README ¶
DOQ
DOQ
is a distributed ordered (by priority) queue based on the Raft consensus algorithm.
The Raft consensus algorithm is a protocol for managing a replicated log across a distributed system to ensure consistency and reliability. Raft is designed to be understandable and practical, offering a robust solution to the consensus problem, which is fundamental for building fault-tolerant distributed systems.
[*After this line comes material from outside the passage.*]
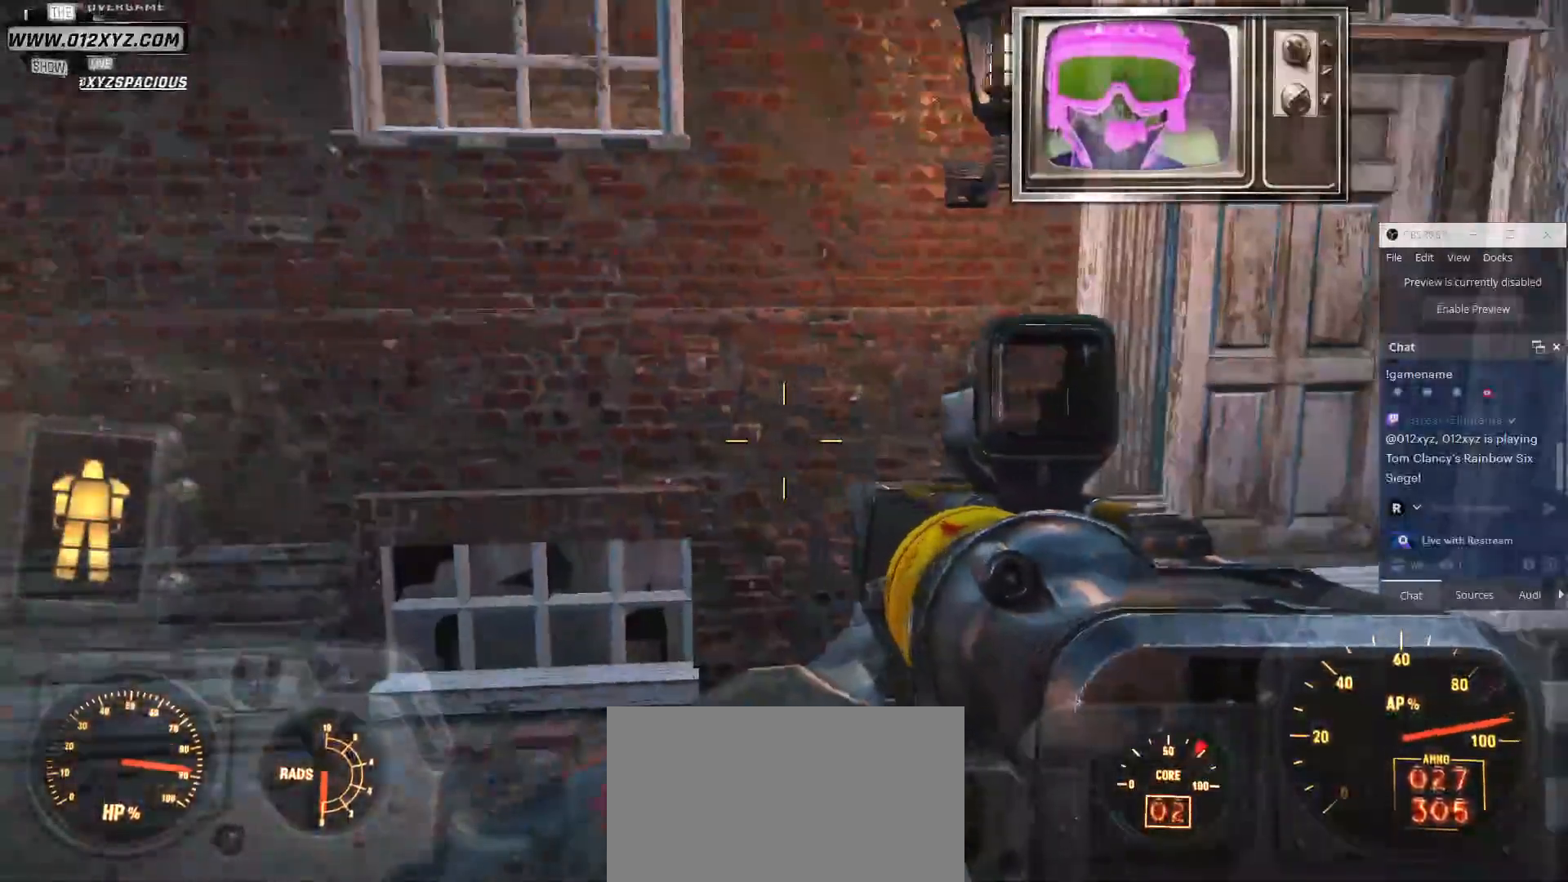
{"keys": [], "mouse": [], "events": []}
This means that the majority of nodes needs to agre on a value before acknowledging it and returning to a client, which is demostrated in the following diagram:
sequenceDiagram
Client->>Leader: Enqueue "message 1"
activate Leader
Leader->>Leader: Enqueue "message 1"
Leader->>Follower 1: Enqueue "message 1"
activate Follower 1
Leader->>Follower 2: Enqueue "message 1"
activate Follower 2
Follower 2-->>Leader: Enqueued "message 1"
deactivate Follower 2
Leader-->>Client: Enqueued "message 1"
deactivate Leader
Follower 1-->>Leader: Enqueued "message 1"
deactivate Follower 1
Running doq
git clone git@github.com:kgantsov/doq.git
cd doq
make build_web
cd /cmd/server
go build -o doq
Run the first node
./doq --storage.data_dir data --cluster.node_id node-1 --http.port 8001 --raft.address localhost:9001 --grpc.address localhost:10001
Run other nodes
./doq --storage.data_dir data --cluster.node_id node-2 --http.port 8002 --raft.address localhost:9002 --grpc.address localhost:10002 --cluster.join_addr localhost:8001
./doq --storage.data_dir data --cluster.node_id node-3 --http.port 8003 --raft.address localhost:9003 --grpc.address localhost:10003 --cluster.join_addr localhost:8001
You can find swagger docs by opening http://localhost:8001/docs
Deploying doq to a kubernetes ckuster
Deployments is implemented though the infrastructure as a code tool called pulumi and the deployment code is located under a deploy
folder.
To deploy doq to your kubernetes cluster you need to run pulumi up
inside the deploy
folder and follow the interactive instructions provided by pulumi.
cd deploy
pulumi up
It will take a few minutes for pulumi to create all the necessary kubernetes resources.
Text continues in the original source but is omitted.